What the task asks »
Transcribe all the data, leaving each word as it is.

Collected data
● ● ● ● ● ● ●

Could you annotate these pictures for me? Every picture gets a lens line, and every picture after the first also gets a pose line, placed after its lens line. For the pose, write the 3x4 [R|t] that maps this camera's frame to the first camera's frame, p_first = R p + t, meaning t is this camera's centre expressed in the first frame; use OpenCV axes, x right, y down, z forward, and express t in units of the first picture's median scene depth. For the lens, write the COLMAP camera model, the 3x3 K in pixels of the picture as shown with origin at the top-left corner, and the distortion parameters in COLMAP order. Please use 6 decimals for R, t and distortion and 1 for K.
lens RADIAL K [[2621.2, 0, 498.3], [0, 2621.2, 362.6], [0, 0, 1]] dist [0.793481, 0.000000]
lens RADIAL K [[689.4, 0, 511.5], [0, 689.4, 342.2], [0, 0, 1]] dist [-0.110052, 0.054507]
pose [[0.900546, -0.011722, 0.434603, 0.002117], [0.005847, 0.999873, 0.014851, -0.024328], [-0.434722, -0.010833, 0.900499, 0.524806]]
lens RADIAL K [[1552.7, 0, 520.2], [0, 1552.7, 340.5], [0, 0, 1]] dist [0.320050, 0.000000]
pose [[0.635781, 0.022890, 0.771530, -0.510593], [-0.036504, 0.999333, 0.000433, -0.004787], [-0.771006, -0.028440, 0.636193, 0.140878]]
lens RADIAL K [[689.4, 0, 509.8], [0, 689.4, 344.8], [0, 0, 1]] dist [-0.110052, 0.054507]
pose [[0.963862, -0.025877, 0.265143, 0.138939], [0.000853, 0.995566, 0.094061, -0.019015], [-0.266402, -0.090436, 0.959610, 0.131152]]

● ● ● ● ● ● ●

Exercise response »
Could you annotate these pictures for me? Every picture gets a lens line, and every picture after the first also gets a pose line, placed after its lens line. For the pose, write the 3x4 [R|t] that maps this camera's frame to the first camera's frame, p_first = R p + t, meaning t is this camera's centre expressed in the first frame; use OpenCV axes, x right, y down, z forward, and express t in units of the first picture's median scene depth. For the lens, write the COLMAP camera model, the 3x3 K in pixels of the picture as shown with origin at the top-left corner, and the distortion parameters in COLMAP order. Please use 6 decimals for R, t and distortion and 1 for K.
lens RADIAL K [[2621.2, 0, 498.3], [0, 2621.2, 362.6], [0, 0, 1]] dist [0.793481, 0.000000]
lens RADIAL K [[689.4, 0, 511.5], [0, 689.4, 342.2], [0, 0, 1]] dist [-0.110052, 0.054507]
pose [[0.900546, -0.011722, 0.434603, 0.002117], [0.005847, 0.999873, 0.014851, -0.024328], [-0.434722, -0.010833, 0.900499, 0.524806]]
lens RADIAL K [[1552.7, 0, 520.2], [0, 1552.7, 340.5], [0, 0, 1]] dist [0.320050, 0.000000]
pose [[0.635781, 0.022890, 0.771530, -0.510593], [-0.036504, 0.999333, 0.000433, -0.004787], [-0.771006, -0.028440, 0.636193, 0.140878]]
lens RADIAL K [[689.4, 0, 509.8], [0, 689.4, 344.8], [0, 0, 1]] dist [-0.110052, 0.054507]
pose [[0.963862, -0.025877, 0.265143, 0.138939], [0.000853, 0.995566, 0.094061, -0.019015], [-0.266402, -0.090436, 0.959610, 0.131152]]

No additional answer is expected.